We didn't really have any issue regarding CPU or IO but that might be
due to our unique setup (i.e. no local disk).

> > I think the underlying reasons behind this issue are:
> >
> > 1) Filesystem shared by disjoint jobs.
> > 2) For job dedicated filesystems, the lifetime of the filesystem is
> > different from the lifetime of the job.
>
> There is also the case of deleting a cgroup just to recreate it right
> after for the same job. Many job managers do this on restart right now
> - like systemd, and what we're using in our fleet. This seems
> avoidable by recycling a group for another instance of the same job.
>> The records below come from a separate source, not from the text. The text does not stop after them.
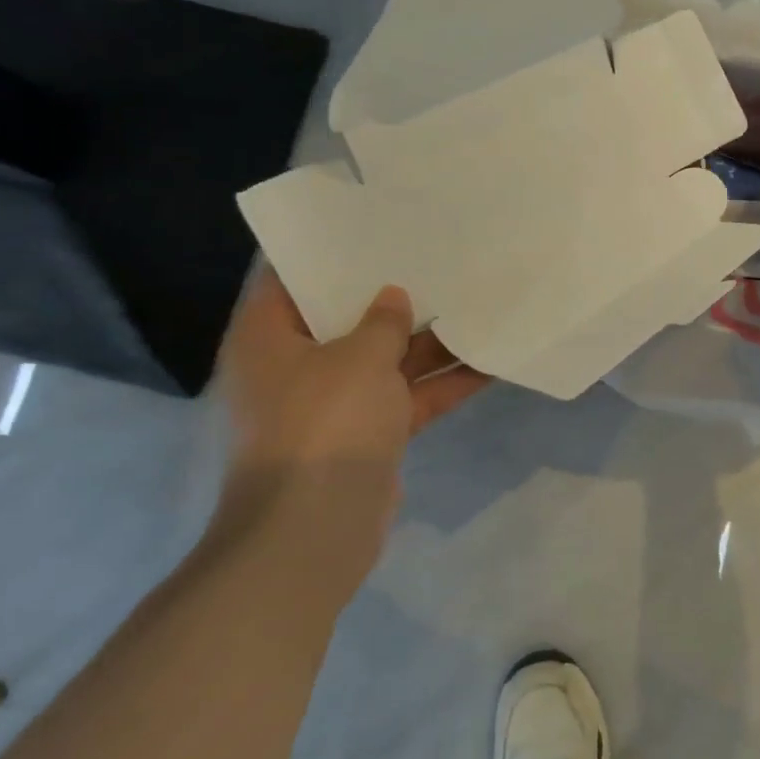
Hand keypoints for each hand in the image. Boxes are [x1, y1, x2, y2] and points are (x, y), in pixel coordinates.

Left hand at [215, 271, 487, 544]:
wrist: (315, 529)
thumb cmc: (324, 423)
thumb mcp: (359, 358)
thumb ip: (383, 321)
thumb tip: (393, 298)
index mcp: (270, 338)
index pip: (294, 281)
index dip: (333, 255)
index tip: (375, 229)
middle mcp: (297, 367)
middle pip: (348, 320)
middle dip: (394, 297)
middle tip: (438, 259)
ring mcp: (334, 404)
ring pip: (386, 361)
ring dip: (429, 343)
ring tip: (476, 304)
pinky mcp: (367, 435)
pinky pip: (407, 398)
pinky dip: (442, 385)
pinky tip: (489, 363)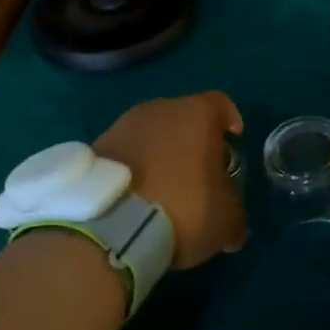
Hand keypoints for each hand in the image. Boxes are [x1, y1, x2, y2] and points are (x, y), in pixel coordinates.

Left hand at [94, 93, 246, 268]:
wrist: (112, 226)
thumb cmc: (184, 208)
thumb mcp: (227, 219)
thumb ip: (234, 209)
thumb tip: (232, 223)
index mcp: (197, 113)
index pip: (221, 104)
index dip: (230, 121)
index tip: (233, 142)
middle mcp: (160, 108)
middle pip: (183, 117)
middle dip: (192, 141)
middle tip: (198, 173)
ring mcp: (122, 126)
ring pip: (151, 134)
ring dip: (159, 154)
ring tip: (163, 189)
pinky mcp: (95, 148)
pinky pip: (125, 154)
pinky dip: (133, 170)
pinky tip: (136, 199)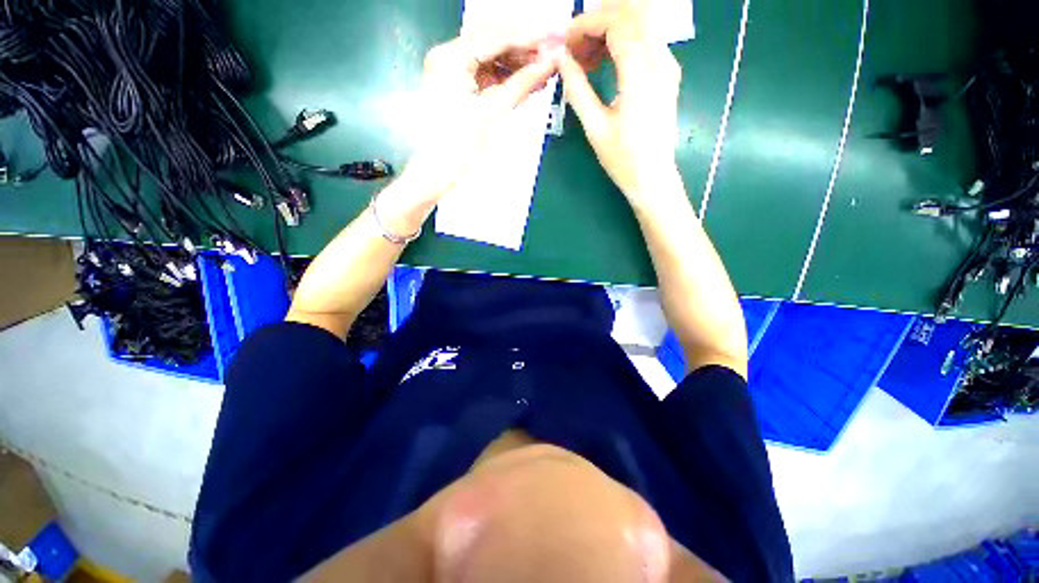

I was bundling the scenario you mentioned with (2) i.e. the filesystem
persists across multiple subsequent instances of the same job.

>
> Sharing is a more difficult discussion. If you access a page that you
> share with another cgroup, it may or may not be subject to your own or
> your buddy's memory limits. The only limit it is guaranteed to be
> subjected to is that of your parent. So One thing I could imagine is,
> instead of having a separate cgroup outside the hierarchy, we would
> reparent live pages the second they are accessed from a foreign
> cgroup. And reparent them until you reach the first common ancestor.
>
> This way, when you mount a filesystem shared by two jobs, you can put
> them into a joint subtree, and the root level of this subtree captures
> all the memory (as well as the reclaim CPU and IO) used by the two
> jobs - the private portions and the shared portions - and doesn't make
> them the liability of jobs in the system that DON'T share the same fs.

I will give more thought on this idea and see where it goes.

>
> But again, this is a useful discussion to have, but I don't quite see
> why it's relevant to Muchun's patches. They're purely an optimization.
>
> So I'd like to clear that up first before going further.

I think we are on the same page i.e. these patches change the physical
representation of the memcg tree but logically it remains the same and
fixes the zombie memcg issue.